How can police authority be challenged? Perhaps another local t-shirt may provide some direction. While it is clear that religious symbols and ideas can be used to reinforce police power, the Philly Muslim Freedom Fund employs them to challenge the existence of police and invoke a higher law, with shirts declaring “Pigs are haram”: a force that thrives on marginalizing and accumulating and dominating, in restricting the formation of communities attuned to the invaluable and unrepresentable, compelling trust in worldly power and calling evil good. Religious traditions have many tools for both supporting and embodying this sort of work, as well as for describing and challenging it. How warped are understandings of God, of the human, of the community, or any other object of theological reflection, by the nexus of pre-authorized violence known as police?
Annotated Bibliography
Macaré, Joe, Alana Yu-lan Price, and Maya Schenwar, eds. Who Do You Serve, Who Do You Protect? Police Violence and Resistance in the United States. Chicago, IL: Haymarket Books, 2016.
This series of essays by activists and organizers reports on a variety of community struggles for justice against the police, shedding light on the many forms of violence these forces intensify, and providing information on movements to recognize and end patterns of torture and genocide.
Center for Research on Criminal Justice. The Iron Fist and the Velvet Glove: An Analysis of the U.S. Police. Berkeley, CA: The Center for Research on Criminal Justice, 1975.
This comprehensive study by a group of radical criminologists detailing the rise of the “police-industrial complex” surveys the rapid growth of police institutions in the mid 20th century, describing their structures and strategies in ways that are still relevant for today’s struggles.
Schrader, Stuart. Badges Without Borders: How Global Counterinsurgency Transformed American Policing. Berkeley, CA: University of California Press, 2019.

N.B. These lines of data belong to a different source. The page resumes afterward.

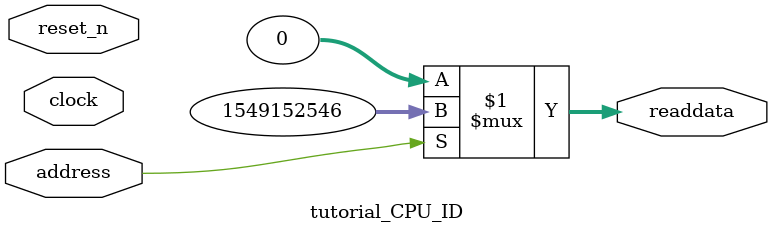
<source format=v>



// synthesis translate_off
`timescale 1ns / 1ps
// synthesis translate_on

// turn off superfluous verilog processor warnings 
// altera message_level Level1 
// altera message_off 10034 10035 10036 10037 10230 10240 10030 

module tutorial_CPU_ID (
               // inputs:
                address,
                clock,
                reset_n,

               // outputs:
                readdata
             )
;

  output  [ 31: 0] readdata;
  input            address;
  input            clock;
  input            reset_n;

  wire    [ 31: 0] readdata;
  //control_slave, which is an e_avalon_slave
  assign readdata = address ? 1549152546 : 0;

endmodule



</source>
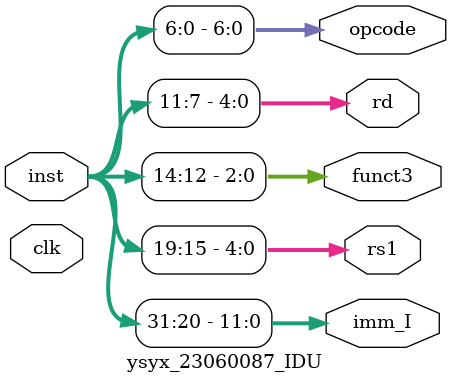
<source format=v>
module ysyx_23060087_IDU (
    input clk,
    input [31:0] inst,
    output [11:0] imm_I,
    output [4:0] rs1,
    output [2:0] funct3,
    output [4:0] rd,
    output [6:0] opcode
);
    assign imm_I = inst[31:20];
    assign rs1 = inst[19:15];
    assign funct3 = inst[14:12];
    assign rd = inst[11:7];
    assign opcode = inst[6:0];
endmodule //ysyx_23060087_IDU

</source>
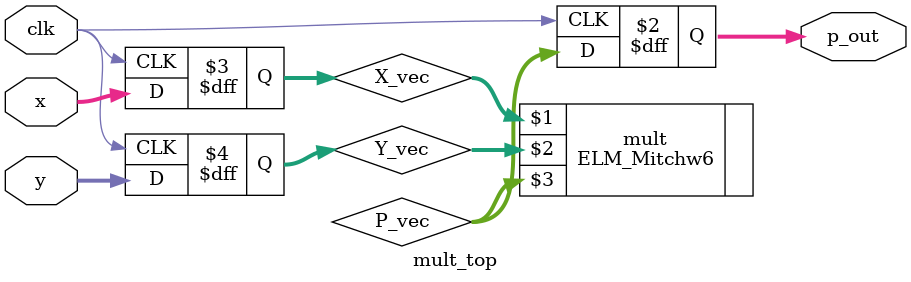
<source format=v>

`include "timescale.v"

module mult_top(
    // Clock and reset
    input clk,
    // Input X has a form x_i%d where %d denotes the bit number
    input  [15:0] x,
    // Input Y has a form y_i%d where %d denotes the bit number
    input  [15:0] y,
    // Output P has a form p_out%d where %d denotes the bit number
    output reg [31:0] p_out
    );

    
    // Now we have X_vec and Y_vec signal 
    // Then we do processing with these signals and store the 
    // intermidiate result in P_vec
    // For example purposes X_vec and Y_vec are concanated and stored in P_vec
    wire [31:0] P_vec;
    reg [15:0] X_vec;
    reg [15:0] Y_vec;
    
    ELM_Mitchw6 mult(X_vec,Y_vec,P_vec); 

 
    always @(posedge clk) 
    begin
        p_out = P_vec;
        X_vec = x;
        Y_vec = y;
    end

endmodule 


</source>
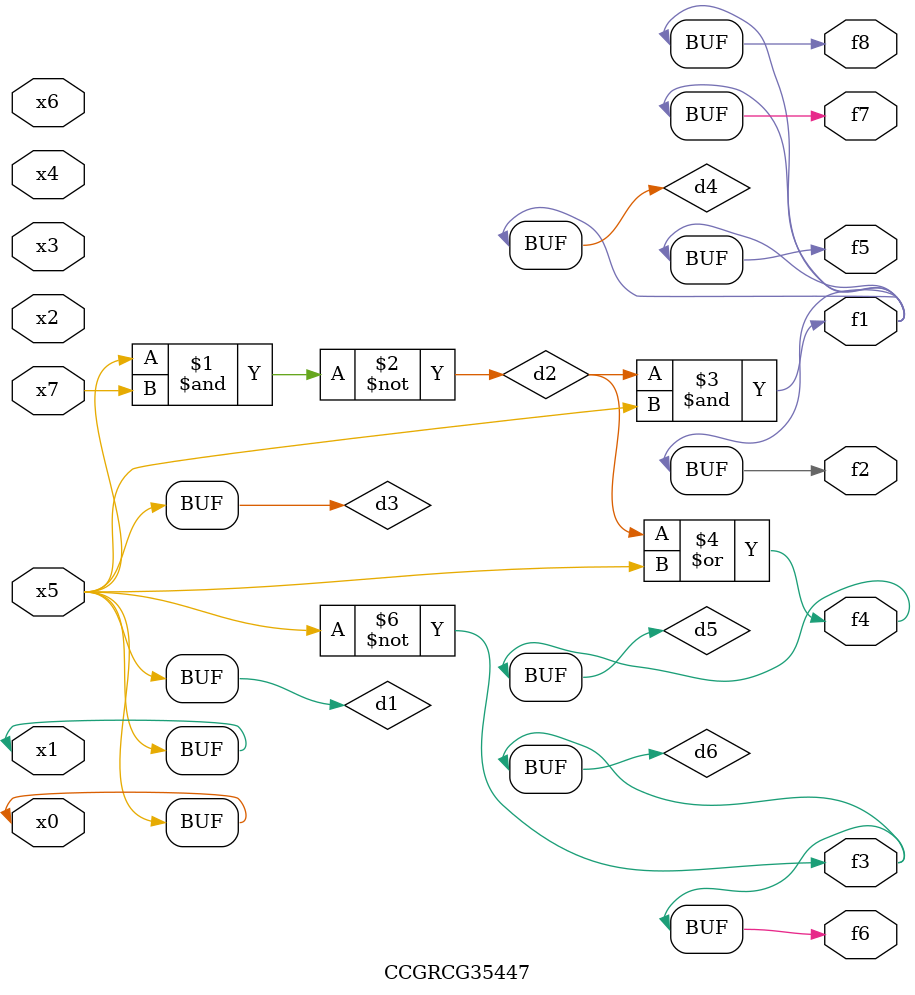
<source format=v>
module CCGRCG35447(
	input x0, x1, x2, x3, x4, x5, x6, x7,
	output f1, f2, f3, f4, f5, f6, f7, f8
);

	wire d1, d2, d3, d4, d5, d6;

	buf (d1, x0, x5);
	nand (d2, x5, x7);
	buf (d3, x0, x1);
	and (d4, d2, d3);
	or (d5, d2, d3);
	nor (d6, d1, d3);
	assign f1 = d4;
	assign f2 = d4;
	assign f3 = d6;
	assign f4 = d5;
	assign f5 = d4;
	assign f6 = d6;
	assign f7 = d4;
	assign f8 = d4;
endmodule

</source>
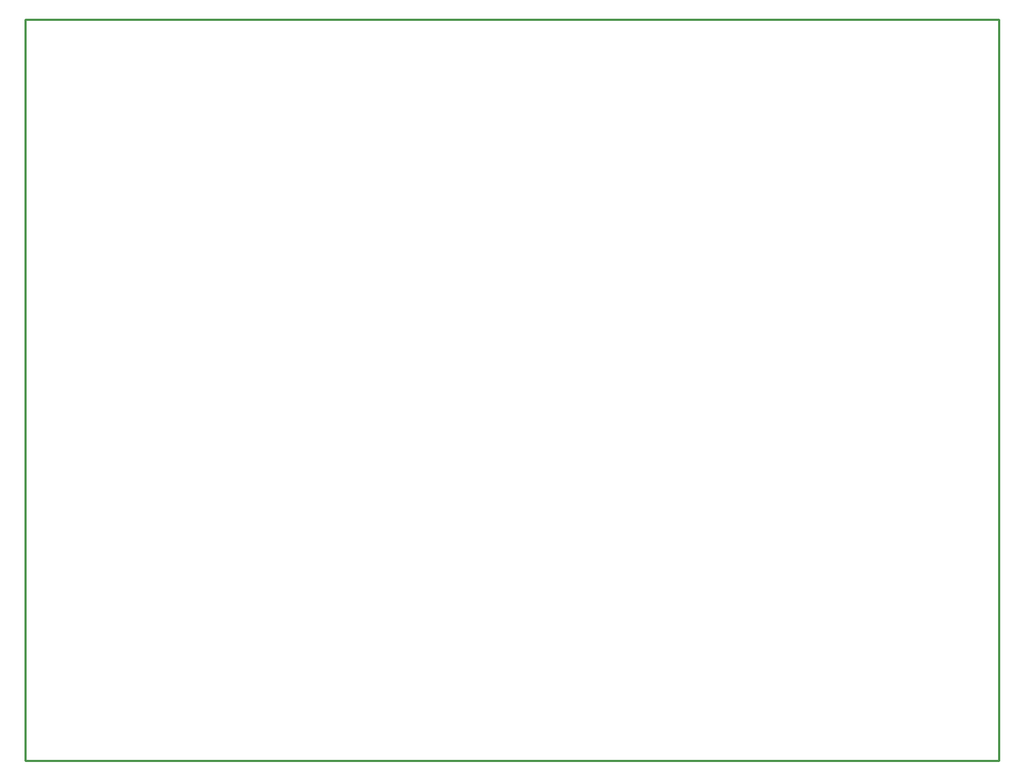
<source format=gm1>
G04*
G04 #@! TF.GenerationSoftware,Altium Limited,Altium Designer,19.1.5 (86)*
G04*
G04 Layer_Color=16711935*
%FSLAX43Y43*%
%MOMM*%
G71*
G01*
G75*
%ADD10C,0.254*%
D10*
X114503Y0D02*
Y87173D01*
X0D02*
X114503D01*
X0Y0D02*
Y87173D01*
Y0D02*
X114503D01*
Y87173D01*
M02*

</source>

This book narrates police growth in the 20th century as part of a global history of imperialism, showing how movements to update, reform and professionalize police also connected and reinforced regimes of control domestically and worldwide.
Balto, Simon, and Max Felker-Kantor. “Police and Crime in the American City, 1800–2020.” Oxford Research Encyclopedia of American History, 2022. https://doi.org/10.1093/acrefore/9780199329175.013.56.
This recent article surveys developments in policing in the United States, showing how efforts at reform and professionalization fail, and includes a helpful guide to contemporary critical literature.
Mariame Kaba and Andrea J. Ritchie, eds. No More Police: A Case for Abolition. New York: The New Press, 2022.
This forthcoming collection by two of the most prominent voices in the struggle for justice against police in the United States articulates a vision for community safety that does not rely on state violence.